Passage shown:

━━━━━━

Newcomers have given the sector an increasingly international flavour over the past few years. If expectations are met, this trend will continue and investors will this year play host to an impressive range of new covered bond issuers from various countries. For a variety of reasons, including new regulations and the need for funding diversification, there is every expectation that the biggest, most liquid and highest-rated European bond segment is about to get bigger.

“Non-German issuance is increasingly prominent,” says Richard Kemmish, covered bond product manager at Dresdner Kleinwort Wasserstein. He estimates that new issuance from new jurisdictions could hit as much as €17 billion. German jumbo Pfandbrief new issuance is already outweighed by supply from Spain. Of the €135 billion-worth of jumbo covered bond issuance in 2005, 42% came from Spain and 34% from Germany.

“In Spain there is a change in issuance patterns away from large fixed-rate jumbos,” Kemmish says. The shift is towards new issues that are smaller, sometimes driven by reverse enquiry, have floating-rate coupons, are registered rather than bearer bonds and are denominated in non-euro currencies. “It’s a sign of the growing maturity of the cédulas market,” Kemmish says.

The Spanish cédulas market’s size and vibrancy have ensured that covered bonds are no longer seen as a dull German backwater, and further dynamism has been provided by issuers from Ireland and the UK that are creating top-quality securities that now attempt to vie for supremacy with the Pfandbrief. Now there is a new hierarchy of covered bonds, with some newcomers rising above the Pfandbrief.

The Iberian peninsula will continue to be a source of new covered bond names. Inaugural Spanish names include Caixa Catalunya, Santander Consumer Finance, Bankinter and Bancaja. And in Portugal secondary covered bond legislation is in the final stages of preparation. Market participants are in little doubt that the first issues will be forthcoming this year – most likely in the third quarter. Portuguese banks have used securitization as a funding tool in the past but with Basle II on the way leading financial institutions are embracing covered bonds. Caixa Geral and then BCP are the leading candidates to issue in the near term. Annual supply is likely to total between €2 billion and €4 billion.

Progress following the passage of primary legislation is not always straightforward. Take Italy, where sparse primary legislation covering public sector loans, mortgages and asset-backed securitizations of public sector loans and mortgages was passed in May 2005. The detail on how a covered bond law would actually operate has yet to be worked out. “The jury is still out on Italy,” says one banker. No one is able yet to explain fully what the structure will look like – some liken it to a securitization, others suggest that it will take another form.

━━━━━━

Supplied data:
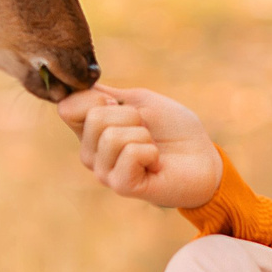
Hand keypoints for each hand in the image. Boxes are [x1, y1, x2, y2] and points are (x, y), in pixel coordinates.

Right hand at [56, 85, 224, 209]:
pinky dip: (150, 152)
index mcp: (91, 131)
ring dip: (143, 134)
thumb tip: (72, 86)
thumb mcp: (139, 102)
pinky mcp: (122, 186)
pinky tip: (156, 164)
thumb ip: (104, 96)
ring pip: (112, 135)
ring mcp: (104, 172)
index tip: (120, 104)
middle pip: (94, 117)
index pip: (68, 107)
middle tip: (146, 130)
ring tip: (153, 148)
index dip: (95, 97)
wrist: (203, 157)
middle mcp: (91, 154)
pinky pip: (130, 153)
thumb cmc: (173, 129)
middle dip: (130, 115)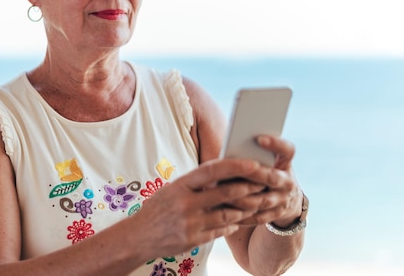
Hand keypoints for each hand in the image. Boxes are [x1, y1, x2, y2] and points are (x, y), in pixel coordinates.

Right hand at [131, 158, 266, 257]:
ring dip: (245, 209)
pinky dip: (231, 225)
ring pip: (227, 215)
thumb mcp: (173, 188)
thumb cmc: (160, 207)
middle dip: (248, 188)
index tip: (253, 163)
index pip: (212, 170)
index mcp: (181, 185)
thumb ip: (197, 182)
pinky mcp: (193, 240)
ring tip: (257, 202)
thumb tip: (224, 169)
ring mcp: (190, 223)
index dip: (235, 166)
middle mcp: (185, 203)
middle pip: (225, 193)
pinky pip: (220, 231)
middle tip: (265, 184)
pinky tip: (239, 220)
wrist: (138, 236)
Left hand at [225, 135, 303, 226]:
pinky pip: (255, 217)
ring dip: (239, 197)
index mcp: (286, 164)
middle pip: (271, 178)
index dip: (276, 144)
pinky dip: (239, 214)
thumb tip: (230, 149)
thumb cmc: (267, 171)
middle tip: (231, 168)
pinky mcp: (274, 216)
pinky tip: (222, 208)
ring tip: (220, 190)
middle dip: (251, 174)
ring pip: (261, 201)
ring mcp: (282, 201)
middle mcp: (287, 183)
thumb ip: (255, 154)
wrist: (287, 199)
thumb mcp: (269, 161)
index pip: (288, 150)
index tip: (258, 137)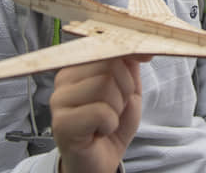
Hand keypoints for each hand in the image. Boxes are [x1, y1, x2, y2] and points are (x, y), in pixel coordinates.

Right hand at [51, 55, 150, 172]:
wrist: (99, 161)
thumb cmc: (111, 125)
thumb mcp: (128, 90)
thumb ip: (130, 65)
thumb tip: (141, 47)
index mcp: (78, 66)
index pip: (106, 45)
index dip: (129, 51)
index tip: (145, 57)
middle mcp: (64, 79)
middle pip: (109, 65)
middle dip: (124, 89)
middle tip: (115, 108)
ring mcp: (59, 100)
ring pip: (106, 87)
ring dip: (117, 109)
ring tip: (106, 120)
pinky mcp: (62, 123)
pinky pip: (101, 112)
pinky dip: (109, 124)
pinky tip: (100, 131)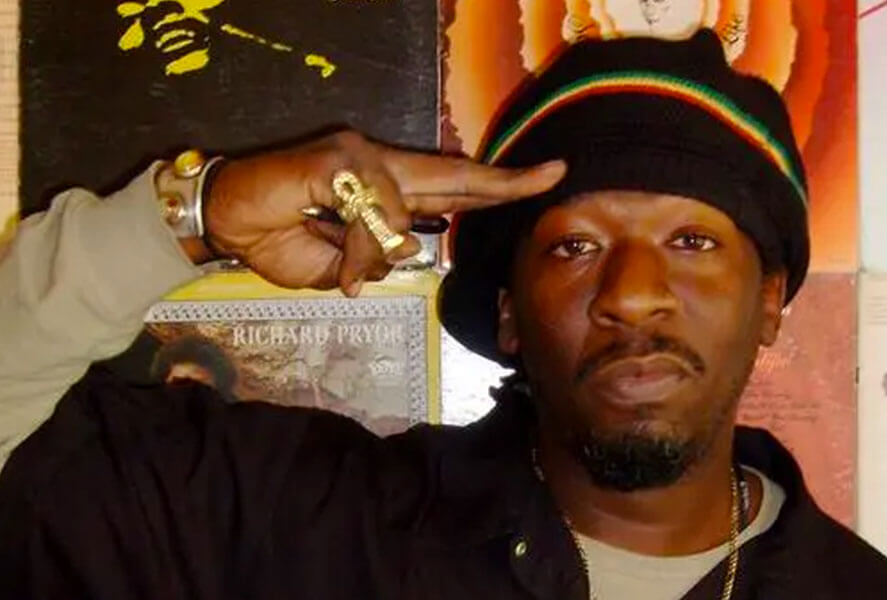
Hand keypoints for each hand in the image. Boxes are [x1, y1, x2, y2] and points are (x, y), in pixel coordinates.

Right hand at [201, 131, 565, 293]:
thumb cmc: (278, 239)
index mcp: (387, 189)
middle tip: (552, 173)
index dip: (497, 186)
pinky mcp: (337, 161)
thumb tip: (401, 257)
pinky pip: (370, 215)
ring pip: (405, 212)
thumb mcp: (337, 268)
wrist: (223, 218)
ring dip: (376, 253)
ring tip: (341, 266)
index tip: (546, 176)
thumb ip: (374, 260)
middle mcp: (382, 164)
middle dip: (504, 181)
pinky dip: (356, 247)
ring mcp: (360, 157)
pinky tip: (334, 256)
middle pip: (455, 175)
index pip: (452, 187)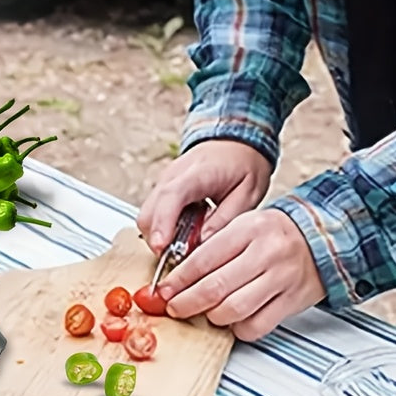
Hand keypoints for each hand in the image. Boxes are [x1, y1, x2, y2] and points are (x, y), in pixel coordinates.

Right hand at [137, 139, 271, 253]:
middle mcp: (173, 175)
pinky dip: (164, 228)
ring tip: (191, 240)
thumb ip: (225, 219)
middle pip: (150, 211)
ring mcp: (164, 181)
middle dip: (159, 239)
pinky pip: (154, 213)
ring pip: (147, 215)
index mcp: (198, 173)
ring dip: (162, 235)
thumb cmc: (244, 165)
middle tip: (185, 254)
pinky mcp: (163, 188)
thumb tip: (203, 244)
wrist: (236, 141)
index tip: (162, 247)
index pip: (171, 197)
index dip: (163, 223)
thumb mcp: (248, 194)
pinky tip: (186, 230)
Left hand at [157, 209, 325, 340]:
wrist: (323, 236)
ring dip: (212, 317)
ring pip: (235, 309)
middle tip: (174, 307)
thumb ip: (216, 246)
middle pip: (216, 287)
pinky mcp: (292, 301)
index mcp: (247, 229)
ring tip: (203, 313)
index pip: (204, 258)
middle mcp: (265, 253)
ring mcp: (281, 278)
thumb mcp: (244, 225)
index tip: (164, 289)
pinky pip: (258, 325)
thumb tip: (181, 273)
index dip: (178, 279)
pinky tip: (232, 321)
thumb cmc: (276, 232)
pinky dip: (239, 328)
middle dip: (187, 302)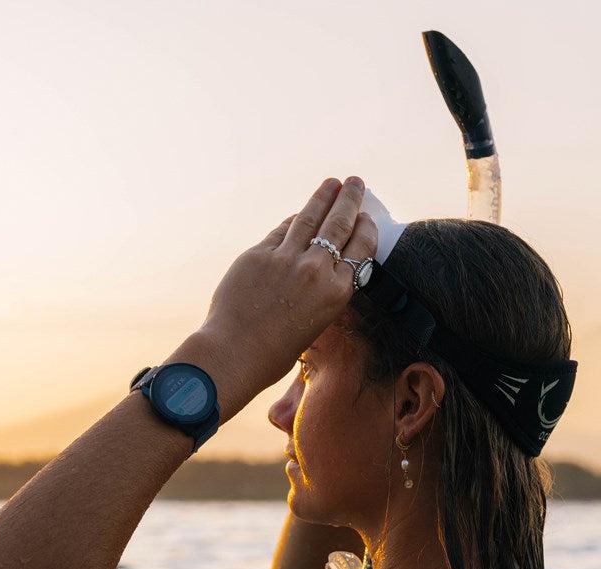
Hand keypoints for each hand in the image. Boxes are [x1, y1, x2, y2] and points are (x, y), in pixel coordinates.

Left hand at [198, 176, 377, 401]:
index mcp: (337, 292)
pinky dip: (291, 222)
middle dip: (349, 200)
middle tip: (355, 183)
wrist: (235, 353)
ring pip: (310, 218)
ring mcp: (286, 259)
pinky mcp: (258, 254)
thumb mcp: (316, 320)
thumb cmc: (275, 349)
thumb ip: (322, 288)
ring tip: (332, 184)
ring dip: (323, 197)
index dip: (364, 227)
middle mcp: (316, 271)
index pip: (361, 247)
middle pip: (339, 224)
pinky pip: (280, 232)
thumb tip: (317, 256)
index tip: (365, 216)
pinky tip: (297, 215)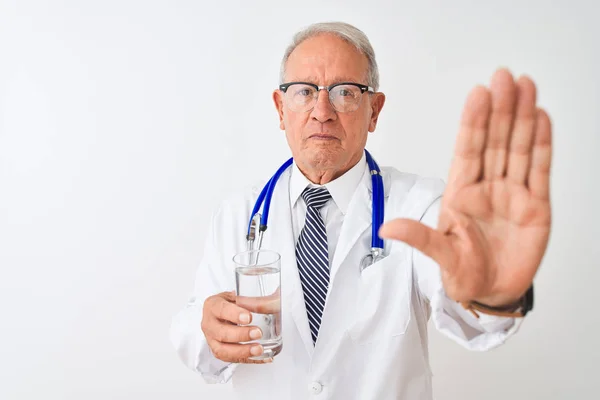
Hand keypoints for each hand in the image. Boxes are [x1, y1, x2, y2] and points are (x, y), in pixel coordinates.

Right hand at [202, 291, 274, 363]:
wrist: (226, 312)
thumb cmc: (232, 303)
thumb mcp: (243, 296)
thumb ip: (256, 301)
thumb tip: (269, 306)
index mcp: (213, 305)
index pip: (221, 310)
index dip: (234, 314)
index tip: (249, 317)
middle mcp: (209, 324)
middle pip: (221, 333)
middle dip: (241, 335)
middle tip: (257, 332)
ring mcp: (212, 340)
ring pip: (222, 350)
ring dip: (242, 351)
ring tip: (259, 349)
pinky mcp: (219, 352)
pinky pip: (232, 360)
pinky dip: (249, 360)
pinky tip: (263, 357)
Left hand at [379, 68, 551, 306]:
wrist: (491, 293)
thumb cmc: (463, 272)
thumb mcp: (440, 254)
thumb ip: (419, 238)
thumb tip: (386, 229)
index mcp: (461, 192)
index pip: (468, 149)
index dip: (473, 122)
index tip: (478, 94)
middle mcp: (487, 186)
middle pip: (495, 141)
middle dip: (500, 109)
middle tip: (504, 76)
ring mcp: (512, 193)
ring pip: (517, 148)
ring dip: (522, 117)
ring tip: (526, 86)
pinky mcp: (536, 205)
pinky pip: (539, 170)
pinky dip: (542, 144)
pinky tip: (542, 117)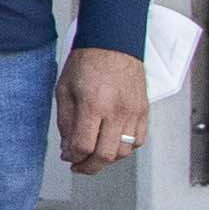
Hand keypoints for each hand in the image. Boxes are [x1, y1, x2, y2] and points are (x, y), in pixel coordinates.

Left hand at [58, 46, 152, 172]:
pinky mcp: (144, 111)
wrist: (113, 42)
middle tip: (78, 166)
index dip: (73, 157)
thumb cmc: (87, 62)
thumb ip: (66, 122)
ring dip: (107, 159)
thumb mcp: (64, 90)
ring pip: (124, 152)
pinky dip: (124, 148)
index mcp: (94, 104)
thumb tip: (68, 149)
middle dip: (89, 167)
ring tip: (93, 156)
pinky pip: (138, 141)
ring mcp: (134, 112)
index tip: (67, 157)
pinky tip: (111, 144)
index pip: (84, 146)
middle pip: (106, 155)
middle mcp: (117, 111)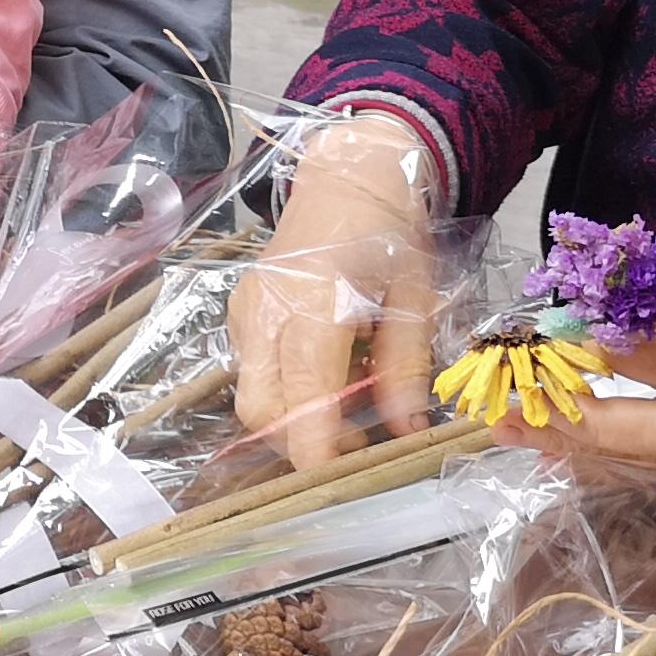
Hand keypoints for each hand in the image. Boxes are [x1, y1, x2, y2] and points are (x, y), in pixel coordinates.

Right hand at [229, 114, 442, 467]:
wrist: (349, 175)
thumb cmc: (391, 235)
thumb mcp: (415, 301)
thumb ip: (405, 369)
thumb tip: (406, 432)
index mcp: (315, 309)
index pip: (303, 404)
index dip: (319, 454)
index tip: (348, 480)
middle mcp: (267, 313)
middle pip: (261, 412)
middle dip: (300, 443)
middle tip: (352, 442)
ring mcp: (246, 311)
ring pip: (251, 394)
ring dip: (291, 417)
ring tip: (343, 402)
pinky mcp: (240, 309)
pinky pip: (251, 368)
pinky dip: (282, 387)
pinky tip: (323, 371)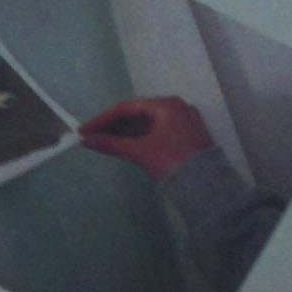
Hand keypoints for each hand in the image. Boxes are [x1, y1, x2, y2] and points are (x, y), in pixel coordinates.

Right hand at [77, 95, 212, 178]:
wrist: (206, 186)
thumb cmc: (172, 162)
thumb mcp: (140, 152)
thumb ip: (112, 144)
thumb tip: (87, 140)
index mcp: (167, 104)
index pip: (127, 107)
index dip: (103, 119)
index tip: (85, 130)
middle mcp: (176, 108)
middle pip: (137, 115)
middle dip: (113, 127)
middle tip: (92, 138)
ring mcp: (182, 122)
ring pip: (146, 125)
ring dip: (124, 134)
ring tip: (103, 144)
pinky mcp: (185, 137)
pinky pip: (156, 133)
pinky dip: (139, 140)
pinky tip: (123, 148)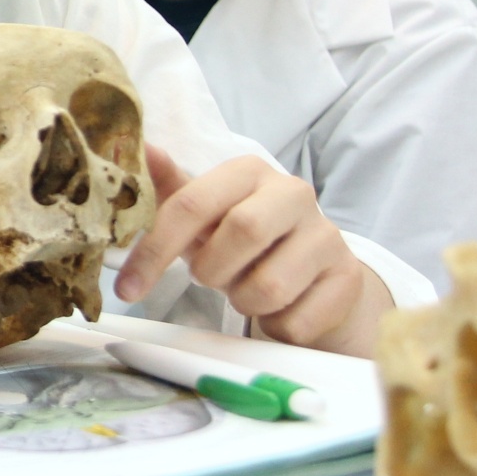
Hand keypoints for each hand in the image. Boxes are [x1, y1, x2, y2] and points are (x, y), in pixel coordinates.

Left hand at [112, 147, 389, 355]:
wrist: (312, 274)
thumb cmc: (243, 241)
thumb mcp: (204, 215)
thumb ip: (170, 188)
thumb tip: (141, 149)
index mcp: (249, 171)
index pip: (194, 203)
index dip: (155, 249)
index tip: (129, 288)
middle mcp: (294, 193)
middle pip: (242, 232)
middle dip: (213, 270)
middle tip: (211, 278)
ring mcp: (328, 235)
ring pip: (269, 287)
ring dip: (244, 302)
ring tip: (248, 290)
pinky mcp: (347, 278)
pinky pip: (295, 321)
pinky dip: (275, 326)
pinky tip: (281, 308)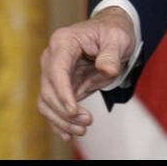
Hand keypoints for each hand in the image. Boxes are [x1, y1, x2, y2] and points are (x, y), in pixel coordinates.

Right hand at [37, 7, 136, 141]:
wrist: (112, 32)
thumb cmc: (114, 31)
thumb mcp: (118, 38)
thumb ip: (111, 54)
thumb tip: (106, 69)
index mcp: (64, 41)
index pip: (56, 70)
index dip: (62, 92)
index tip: (73, 111)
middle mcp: (53, 57)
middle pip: (48, 90)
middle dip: (64, 111)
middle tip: (87, 122)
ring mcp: (53, 72)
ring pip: (47, 102)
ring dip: (61, 119)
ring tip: (82, 130)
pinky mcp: (60, 86)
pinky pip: (54, 106)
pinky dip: (59, 121)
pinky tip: (69, 134)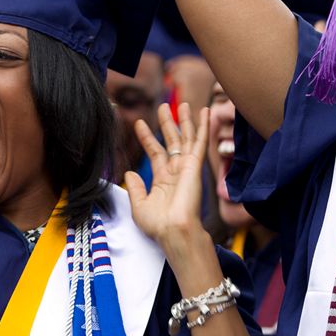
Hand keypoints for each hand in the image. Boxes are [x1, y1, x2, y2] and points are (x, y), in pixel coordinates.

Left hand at [126, 103, 211, 253]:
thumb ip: (135, 188)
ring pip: (186, 138)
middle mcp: (176, 172)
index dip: (147, 137)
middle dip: (167, 123)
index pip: (155, 152)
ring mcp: (186, 168)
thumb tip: (130, 173)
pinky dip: (203, 126)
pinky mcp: (195, 166)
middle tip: (163, 106)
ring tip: (183, 103)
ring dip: (185, 120)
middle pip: (171, 141)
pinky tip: (205, 112)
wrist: (173, 232)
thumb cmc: (158, 225)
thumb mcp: (139, 206)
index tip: (138, 123)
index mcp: (163, 180)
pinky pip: (200, 142)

━━━━━━

Work task A: Why, according to the covered bond article, are leading Portuguese financial institutions turning to covered bonds after using securitization for funding? Answer in one to three sentences.
Work task B:
Answer these questions from the covered bond article:
(i) What share of the €135 billion of jumbo covered bond issuance in 2005 came from Spain?
(ii) In what month and year was Italy's sparse primary legislation passed?
(iii) Which Portuguese banks are the leading candidates to issue in the near term?
Work task C: List every inaugural Spanish covered bond issuer named in the covered bond article.

Output A: Portuguese banks have used securitization as a funding tool in the past. With Basle II on the way, leading financial institutions are now embracing covered bonds.

Output B:
(i) 42%
(ii) May 2005
(iii) Caixa Geral and then BCP

Output C: Caixa Catalunya, Santander Consumer Finance, Bankinter, Bancaja